──────── Trecho fornecido ────────

Do grego mouseion, "morada das musas", o vocábulo museu refere-se às instituições que conservam, investigam, interpretam e expõem conjuntos e coleções de valor histórico e cultural. Para além das paredes repletas de obras - tantas vezes resgatadas do esquecimento e restauradas cuidadosamente -, para que serve um museu? Com o desafio de construir coletivamente o equipamento público e fortalecer relações entre o museu e da Cidade, o fotógrafo, professor e pesquisador Silas de Paula assume agora a direção do Museu da Imagem e do Som (MIS) do Ceará. Fechado desde o início de 2018 para reformas, o MIS tem reabertura prevista para o primeiro semestre de 2020.

Abrigo de um vasto acervo composto por 160 mil peças, em média, o MIS foi criado no ano de 1980 - completando 40 anos em 2020. Apesar do sólido tempo de existência, o histórico prédio, atualmente localizado na Av. Barão de Studart, ainda não se estabeleceu como equipamento cultural em pleno funcionamento. As dificuldades estruturais e também de recuperação das obras, fator apontado pelo antigo gestor Xico Aragão ao Vida&Arte em dezembro de 2018 como "desafio que não foi solucionado", foram responsáveis pelo fechamento das portas do MIS ao longo dos anos. Na gestão do secretário de Cultura Fabiano Piúba, o restauro pretende simbolizar uma nova fase para o centro de preservação e difusão audiovisual.

Com quase metade da obra concluída atualmente, o chamado "Novo MIS" constrói-se como um equipamento em consonância ao Palácio da Abolição, entorno imediato. O projeto, com o custo estimado em R$ 13.371.359,15, é constituído por um prédio de cinco andares - dois deles subterrâneos: a estrutura prevê uma biblioteca audiovisual; um centro de restauro e recuperação; espaços expositivos; estúdios de som e imagem; salas de projeções e uma ampla galeria multiuso. Além disso, a residência tombada que abrigou o antigo MIS deverá ser utilizada como Casa Museu e escritório administrativo. O uso efetivo do equipamento, deseja Silas de Paula, será costurado com a sociedade.

"A chegada do Silas ao MIS traz, primeiro, uma abordagem muito social e coletiva em torno da política cultural. Ele está propondo uma série de encontros para pensar o equipamento, desde o conceito… O MIS não está dado", justifica Fabiano Piúba. "O perfil do Silas como pensador, acadêmico, fotógrafo e ativista cultural confere dinâmica ao museu como um ambiente de criação, formação e produção de conhecimento. Museu não é algo distante, é um grande centro cultural. MIS, ao contrário, é SIM. O Novo MIS é um sim", complementa.

──────── Registros exibidos ────────

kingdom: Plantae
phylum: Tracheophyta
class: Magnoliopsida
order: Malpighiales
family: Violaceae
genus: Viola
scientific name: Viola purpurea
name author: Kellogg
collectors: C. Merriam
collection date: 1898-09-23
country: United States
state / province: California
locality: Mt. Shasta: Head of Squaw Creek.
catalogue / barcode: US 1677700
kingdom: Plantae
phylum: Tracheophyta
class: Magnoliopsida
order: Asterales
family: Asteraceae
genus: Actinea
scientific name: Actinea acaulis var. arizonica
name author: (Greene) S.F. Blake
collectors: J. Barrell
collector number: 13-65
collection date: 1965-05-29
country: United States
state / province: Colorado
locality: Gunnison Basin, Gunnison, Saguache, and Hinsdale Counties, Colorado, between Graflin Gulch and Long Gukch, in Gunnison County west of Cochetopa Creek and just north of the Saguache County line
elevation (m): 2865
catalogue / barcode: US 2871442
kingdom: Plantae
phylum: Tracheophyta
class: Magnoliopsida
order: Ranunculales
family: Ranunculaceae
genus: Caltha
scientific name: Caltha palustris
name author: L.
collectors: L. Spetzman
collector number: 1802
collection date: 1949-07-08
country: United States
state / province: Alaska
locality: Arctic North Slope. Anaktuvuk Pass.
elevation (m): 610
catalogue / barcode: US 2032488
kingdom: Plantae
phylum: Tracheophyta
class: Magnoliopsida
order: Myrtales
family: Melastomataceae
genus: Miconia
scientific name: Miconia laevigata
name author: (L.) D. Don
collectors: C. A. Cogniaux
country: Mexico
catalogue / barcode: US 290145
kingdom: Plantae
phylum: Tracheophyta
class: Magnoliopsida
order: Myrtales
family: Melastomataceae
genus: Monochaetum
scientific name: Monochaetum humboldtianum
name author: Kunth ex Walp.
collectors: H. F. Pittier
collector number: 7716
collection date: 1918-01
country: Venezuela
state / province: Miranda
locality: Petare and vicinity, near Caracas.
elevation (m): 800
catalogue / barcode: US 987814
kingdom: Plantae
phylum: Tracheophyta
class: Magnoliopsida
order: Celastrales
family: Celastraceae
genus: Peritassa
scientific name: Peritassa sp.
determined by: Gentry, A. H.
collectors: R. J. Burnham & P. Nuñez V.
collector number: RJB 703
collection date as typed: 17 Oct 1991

────────

### Objetivo 1
Reproduza literalmente as linhas da listagem, começando na que contém "order: Celastrales" e terminando na última linha da listagem.
### Objetivo 2
Dê continuidade ao trecho sobre o Museu da Imagem e do Som do Ceará, partindo da última frase apresentada.
O trecho e a listagem provêm de fontes distintas.

### Resposta do exercício 1
order: Celastrales
family: Celastraceae
genus: Peritassa
scientific name: Peritassa sp.
determined by: Gentry, A. H.
collectors: R. J. Burnham & P. Nuñez V.
collector number: RJB 703
collection date as typed: 17 Oct 1991

### Resposta do exercício 2
Em entrevista ao O POVO, Silas de Paula partilhou desejos e desafios previstos na gestão do museu audiovisual.

O POVO: Silas, o senhor já foi gestor do Instituto Dragão do Mar e professor da Universidade Federal do Ceará. Quais suas expectativas ao assumir a gestão do Novo MIS?

Silas de Paula: A gestão pública é muito complexa, mas estou muito empolgado porque começar um projeto do zero é muito bom. A gente tem um acervo do passado que é preciso olhar, avaliar e trabalhar, mas é um projeto junto a um grupo gestor que já está cuidando disso. Propor e criar um Museu da Imagem e do Som no Ceará é um trabalho coletivo: todo museu público pertence à comunidade, ele não é do governo. Construir juntos é a questão fundamental do projeto desse modelo de museu. Quando falo em construir juntos, aliás, não é só sobre os artistas; é toda a sociedade, toda a comunidade. O ponto de partida desse museu é o conceito de sympoiesis (da filósofa estadunidense Donna Haraway). Construir com, fazer juntos; essa é a grande questão.

O POVO: Como efetivar essa construção coletiva não apenas durante a reforma do museu, mas também na programação do MIS quando o equipamento voltar a receber público?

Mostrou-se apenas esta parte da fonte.